The European Bank for Reconstruction and Development (EBRD) will this week signal it is to ready to restart work in Uzbekistan after a decade-long absence, sources at the bank have told Reuters.
The return is expected to get the green light at a board meeting on Wednesday and follows the death last year of Uzbek President Islam Karimov, whose authoritarian leadership and poor human rights record effectively pushed the EBRD out of Central Asia's most populous nation.
Karimov has been succeeded by his former prime minister, Shavkat Mirziyoyev, and the EBRD's return will encourage reformists in his new leadership looking to modernise the country's $70 billion a year economy. Rapprochement with the EBRD had faced resistance from the country's powerful state security chief, diplomatic sources said.
The Uzbek economy is still run largely in the Soviet command style and the EBRD could help in areas from energy efficiency to banking and business support.
The EBRD Board of Directors will discuss Uzbekistan on Wednesday, according to an EBRD source, who requested anonymity. The source said the decision was expected to get the go-ahead, adding: "It is going to happen."
"It would be a good signal," a second EBRD source said, confirming that the bank was likely to signal its return to Uzbekistan. "It is a big country and this is the kind of thing the bank is mandated to do."
Asked about the potential return, an EBRD spokeswoman said the bank did not comment on the agendas of its board meetings.
On the bank's absence from Uzbekistan during the last decade, she said conditions in the country "were such that there were few opportunities for the EBRD to operate".
If the return gets approval as expected, EBRD President Suma Chakrabarti is set to travel to Uzbekistan later this month in what would be another symbolic step.
Ties between the bank and Uzbekistan soured over human rights. The issue came to a head in 2003, when Karimov's government hosted the EBRD annual meeting, seeking to attract foreign investment.

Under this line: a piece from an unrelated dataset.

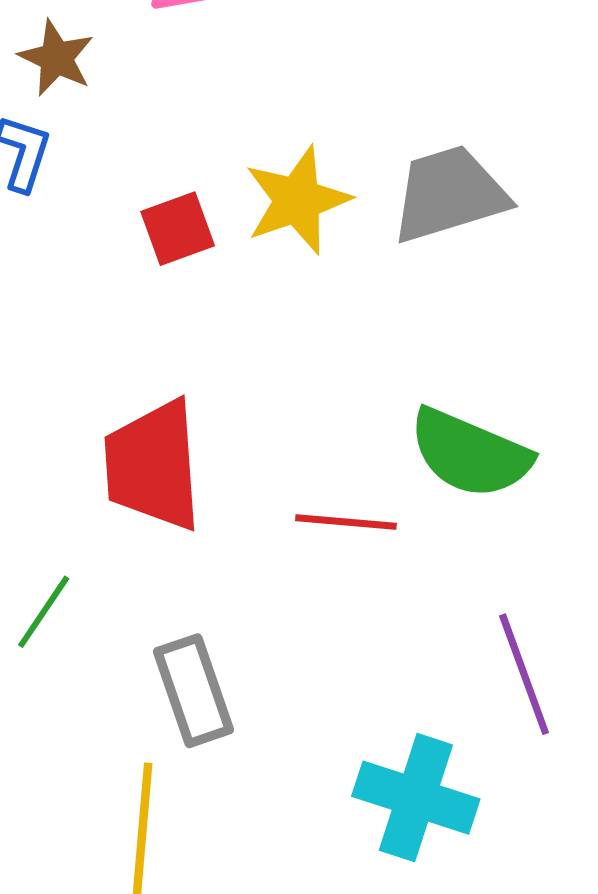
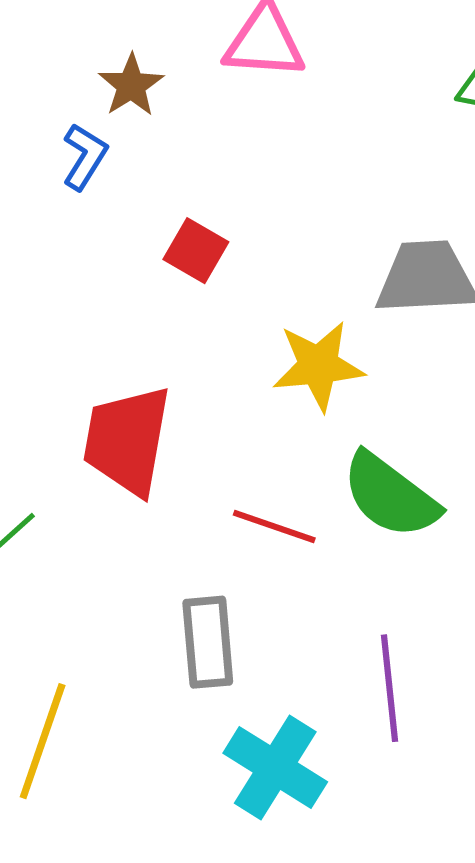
yellow star: (297, 200) -> (318, 366), moved
red square: (178, 229) -> (196, 251), turned 36
gray rectangle: (194, 691) -> (208, 642), moved

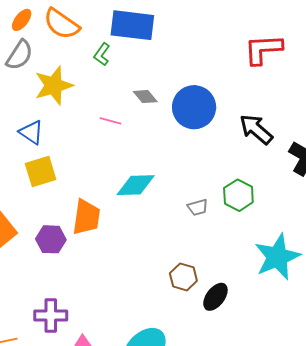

Instead, the event turned into a bitter and public stand-off between Karimov and human rights groups, with EBRD management backing the latter. A year later, the bank restricted lending in Uzbekistan and by 2007 the flow of money for new projects in the country had dried up completely.
Reformists
The EBRD is likely to restart its Uzbek operations slowly so it can see how the new leadership deals with human rights.
The development bank is expected to test the water with a few smaller-scale projects while it puts together a more formal 'country strategy' of priority projects.
One of the sources at the bank said that according to the EBRD management, Uzbekistan had invited it to return.
The first public sign that a return might be on the cards came last month when an EBRD delegation led by its managing director for Turkey and Central Asia, Natalia Khanjenkova, visited Uzbekistan.
Previous strains between Tashkent and the EBRD could make for a delicate relationship, at least initially.
A leaked United States diplomatic cable described Uzbek Deputy Prime Rustam Azimov - who is Uzbekistan's EBRD governor according to the bank's website - as "a major booster of the disastrous 2003 EBRD annual meeting", adding that he had temporarily fallen out of favour with Karimov because of that.
Azimov later managed to regain good standing with Karimov diplomatic and business sources told Reuters last November, adding that he, along with state security service head Rustam Inoyatov, were men with whom the new president, Shavkat Mirziyoyev, effectively shares power.
According to two diplomatic sources, there had been disagreement within the trio over the EBRD. The Uzbek government and Mirziyoyev's office did not reply to requests for comments on the matter from Reuters.